_Work to be completed_
How many of the lines in the data contain "related"? Give only the number.

(Collected data)
[Start of Attachment]

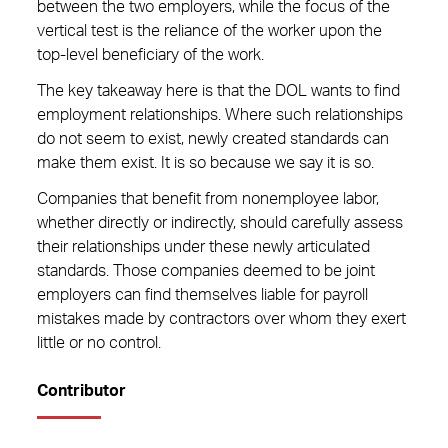
between the two employers, while the focus of the
vertical test is the reliance of the worker upon the
top-level beneficiary of the work.
The key takeaway here is that the DOL wants to find
employment relationships. Where such relationships
do not seem to exist, newly created standards can
make them exist. It is so because we say it is so.
Companies that benefit from nonemployee labor,
whether directly or indirectly, should carefully assess
their relationships under these newly articulated
standards. Those companies deemed to be joint
employers can find themselves liable for payroll
mistakes made by contractors over whom they exert
little or no control.
Contributor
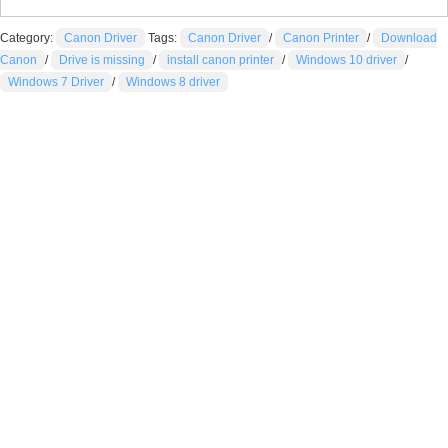
Category:
Canon Driver
Tags:
Canon Driver
/
Canon Printer
/
Download
Canon
/
Drive is missing
/
install canon printer
/
Windows 10 driver
/
Windows 7 Driver
/
Windows 8 driver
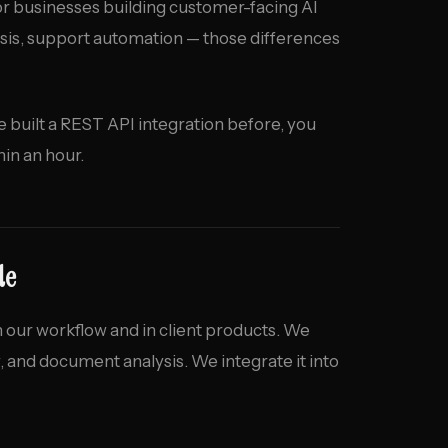
 For businesses building customer-facing AI
sis, support automation — those differences
ve built a REST API integration before, you
in an hour.
de
 our workflow and in client products. We
w, and document analysis. We integrate it into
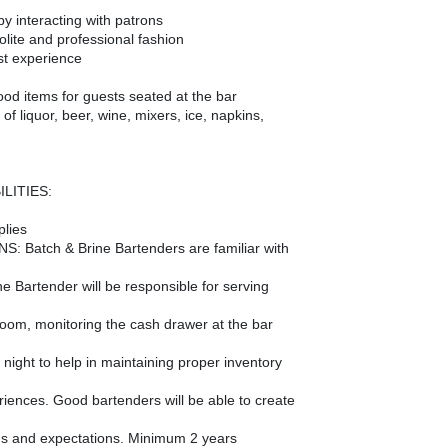
by interacting with patrons
lite and professional fashion
st experience
ood items for guests seated at the bar
f liquor, beer, wine, mixers, ice, napkins,
LITIES:
plies
 Batch & Brine Bartenders are familiar with
he Bartender will be responsible for serving
g room, monitoring the cash drawer at the bar
 night to help in maintaining proper inventory
riences. Good bartenders will be able to create
s and expectations. Minimum 2 years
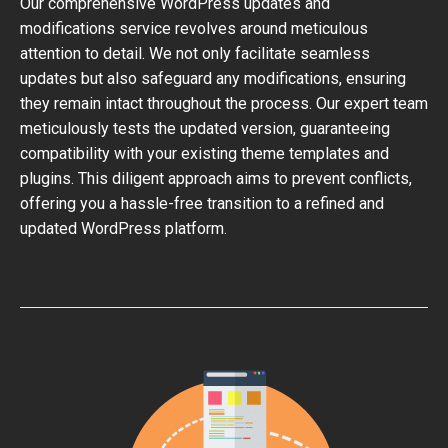
Our comprehensive WordPress updates and
modifications service revolves around meticulous
attention to detail. We not only facilitate seamless
updates but also safeguard any modifications, ensuring
they remain intact throughout the process. Our expert team
meticulously tests the updated version, guaranteeing
compatibility with your existing theme templates and
plugins. This diligent approach aims to prevent conflicts,
offering you a hassle-free transition to a refined and
updated WordPress platform.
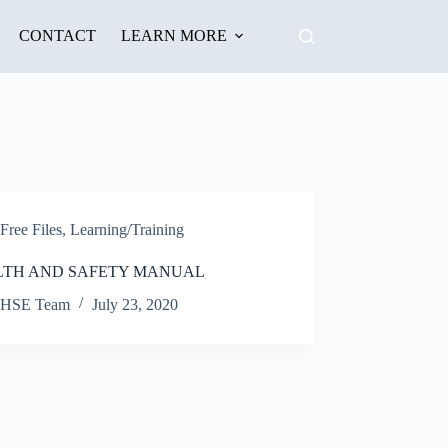
CONTACT
LEARN MORE
Free Files
,
Learning/Training
LTH AND SAFETY MANUAL
HSE Team
July 23, 2020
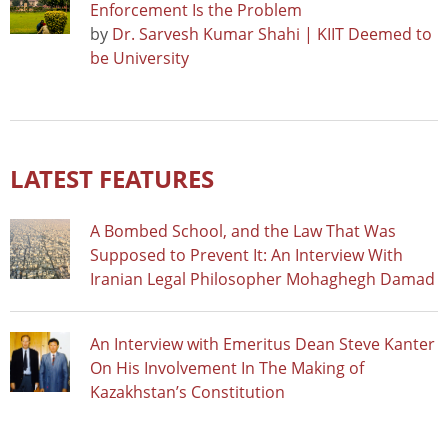
Enforcement Is the Problem
by
Dr. Sarvesh Kumar Shahi | KIIT Deemed to
be University
LATEST FEATURES
A Bombed School, and the Law That Was
Supposed to Prevent It: An Interview With
Iranian Legal Philosopher Mohaghegh Damad
An Interview with Emeritus Dean Steve Kanter
On His Involvement In The Making of
Kazakhstan’s Constitution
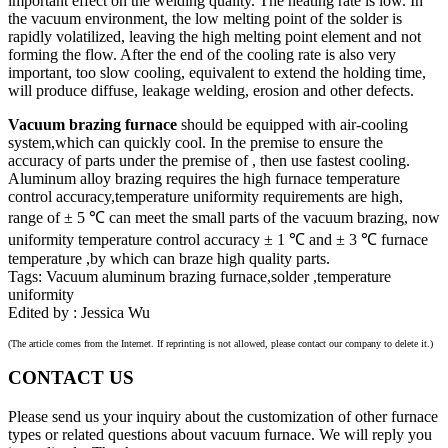
important effect on the welding quality. The heating rate is low. In
the vacuum environment, the low melting point of the solder is
rapidly volatilized, leaving the high melting point element and not
forming the flow. After the end of the cooling rate is also very
important, too slow cooling, equivalent to extend the holding time,
will produce diffuse, leakage welding, erosion and other defects.
Vacuum brazing furnace
should be equipped with air-cooling
system,which can quickly cool. In the premise to ensure the
accuracy of parts under the premise of , then use fastest cooling.
Aluminum alloy brazing requires the high furnace temperature
control accuracy,temperature uniformity requirements are high,
range of ± 5 ℃ can meet the small parts of the vacuum brazing, now
uniformity temperature control accuracy ± 1 ℃ and ± 3 ℃ furnace
temperature ,by which can braze high quality parts.
Tags: Vacuum aluminum brazing furnace,solder ,temperature
uniformity
Edited by : Jessica Wu
(The article comes from the Internet. If reprinting is not allowed, please contact our company to delete it.)
CONTACT US
Please send us your inquiry about the customization of other furnace
types or related questions about vacuum furnace. We will reply you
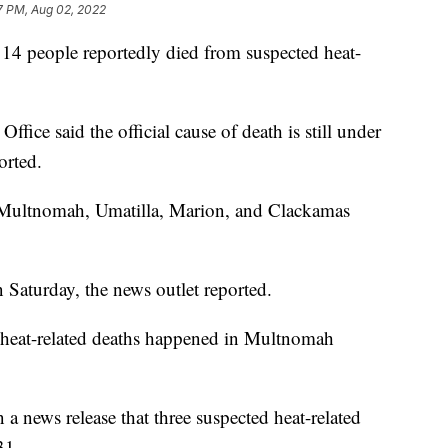
7 PM, Aug 02, 2022
er 14 people reportedly died from suspected heat-
fice said the official cause of death is still under
orted.
 Multnomah, Umatilla, Marion, and Clackamas
 Saturday, the news outlet reported.
 heat-related deaths happened in Multnomah
 a news release that three suspected heat-related
.
31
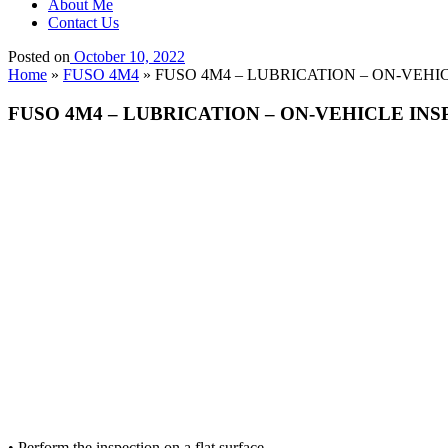
About Me
Contact Us
Posted on
October 10, 2022
Home
»
FUSO 4M4
»
FUSO 4M4 – LUBRICATION – ON-VEHICLE
FUSO 4M4 – LUBRICATION – ON-VEHICLE INSPEC
• Perform the inspection on a flat surface.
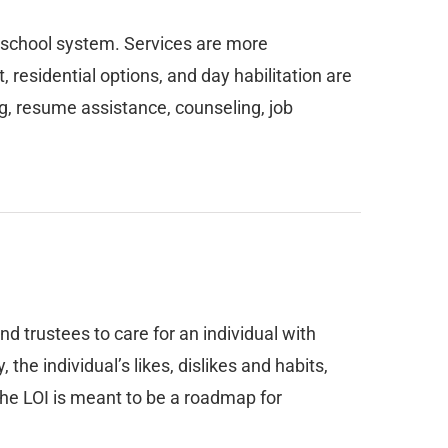
c school system. Services are more
residential options, and day habilitation are
, resume assistance, counseling, job
nd trustees to care for an individual with
he individual’s likes, dislikes and habits,
 The LOI is meant to be a roadmap for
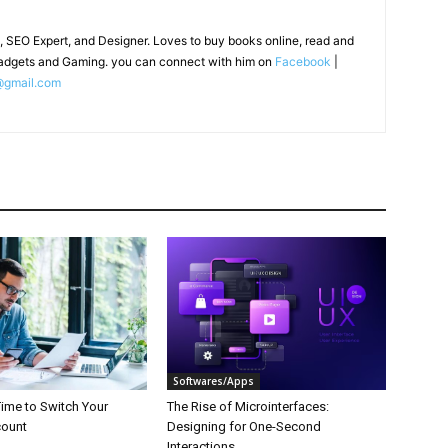
, SEO Expert, and Designer. Loves to buy books online, read and
adgets and Gaming. you can connect with him on
Facebook
|
@gmail.com
Softwares/Apps
 Time to Switch Your
The Rise of Microinterfaces:
count
Designing for One-Second
Interactions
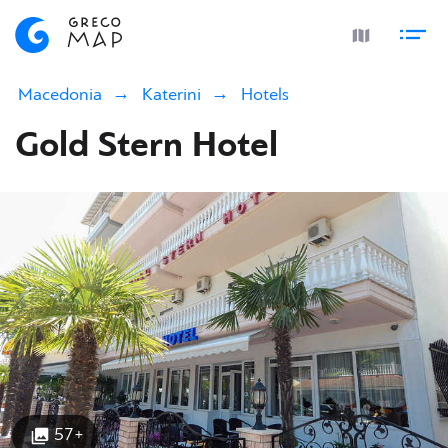
Macedonia
Katerini
Hotels
Gold Stern Hotel
57+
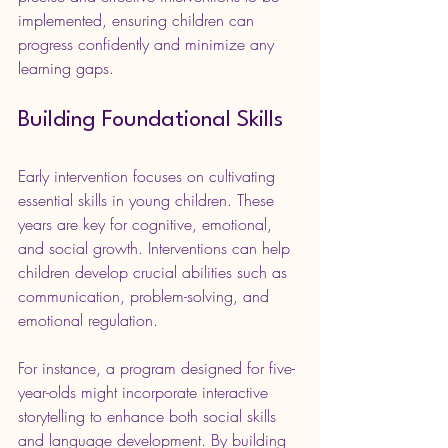
implemented, ensuring children can 
progress confidently and minimize any 
learning gaps.
Building Foundational Skills
Early intervention focuses on cultivating 
essential skills in young children. These 
years are key for cognitive, emotional, 
and social growth. Interventions can help 
children develop crucial abilities such as 
communication, problem-solving, and 
emotional regulation.
For instance, a program designed for five-
year-olds might incorporate interactive 
storytelling to enhance both social skills 
and language development. By building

[End of Attachment]

_Task answer_
3